== Document ==
+++

C’est à la même période où Legendary tente quelque chose d’intéressant avec sa sous-estimée Monarch : Legacy of Monsters, que le lézard géant le plus célèbre du monde fait son retour du côté de l’Asie, avec un film revenant aux bases pour servir un authentique, efficace et inspiré film du genre. Car après Shin Godzilla, le pays du Soleil Levant prouve une nouvelle fois que loin des produits désincarnés, souvent bêtes et pas très beaux produits aux USA, c’est toujours les japonais qui sont les meilleurs pour mettre en scène leur bestiole préférée. Même quand le programme est simple comme le plaisir de voir une grosse bestiole débarquer à l’écran.

+++

== Informations extraites ==
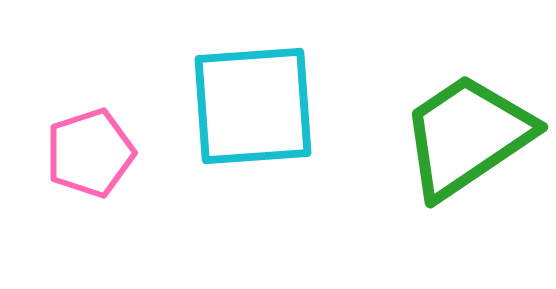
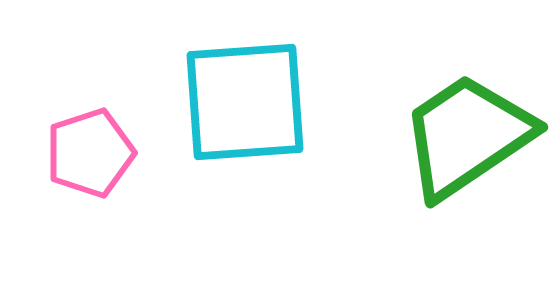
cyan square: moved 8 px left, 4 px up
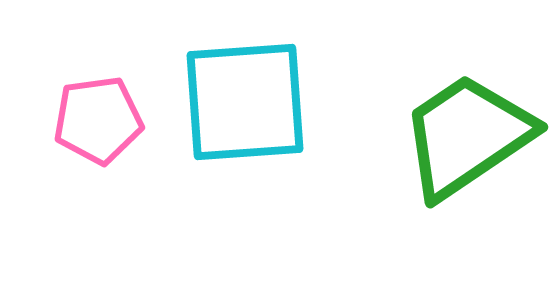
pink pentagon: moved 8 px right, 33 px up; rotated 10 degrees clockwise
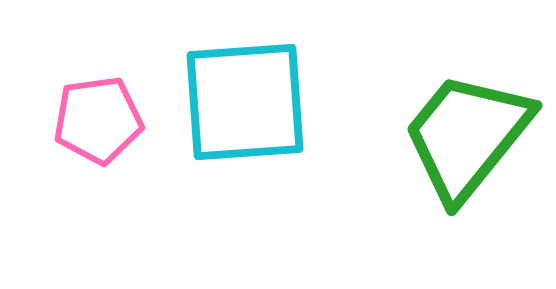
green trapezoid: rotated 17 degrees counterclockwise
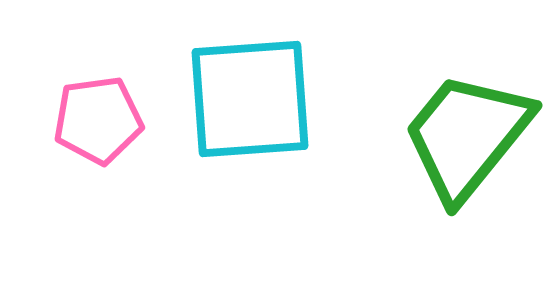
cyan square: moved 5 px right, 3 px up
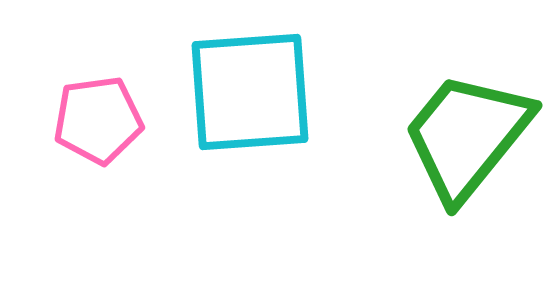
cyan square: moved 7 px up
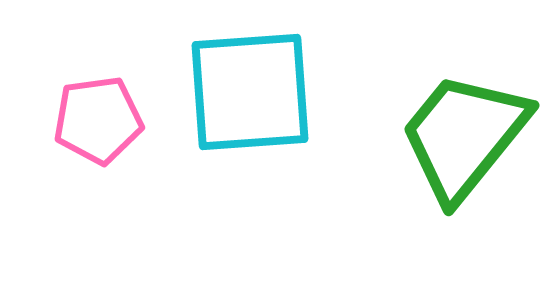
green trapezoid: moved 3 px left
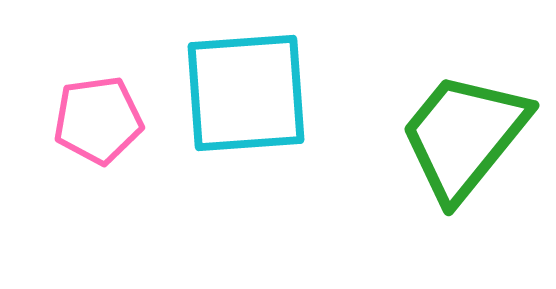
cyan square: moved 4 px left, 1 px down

+++

== Liste des consignes ==
A) Résumez le document en deux phrases.
B) Recopiez le passage du document qui commence par « C’est à la même » et se poursuit jusqu'à « débarquer à l’écran. ».

== Corrigé de l'exercice ==
A) Alors que Legendary tente quelque chose d'intéressant avec sa sous-estimée Monarch : Legacy of Monsters, le lézard géant le plus célèbre du monde revient en Asie dans un film qui retourne aux bases du genre et se montre authentique, efficace et inspiré. Après Shin Godzilla, le Japon prouve de nouveau qu'il met mieux en scène cette créature que les productions américaines, souvent désincarnées, bêtes et peu belles, même lorsque le programme se réduit au plaisir de voir une grosse bestiole à l'écran.

B)
C’est à la même période où Legendary tente quelque chose d’intéressant avec sa sous-estimée Monarch : Legacy of Monsters, que le lézard géant le plus célèbre du monde fait son retour du côté de l’Asie, avec un film revenant aux bases pour servir un authentique, efficace et inspiré film du genre. Car après Shin Godzilla, le pays du Soleil Levant prouve une nouvelle fois que loin des produits désincarnés, souvent bêtes et pas très beaux produits aux USA, c’est toujours les japonais qui sont les meilleurs pour mettre en scène leur bestiole préférée. Même quand le programme est simple comme le plaisir de voir une grosse bestiole débarquer à l’écran.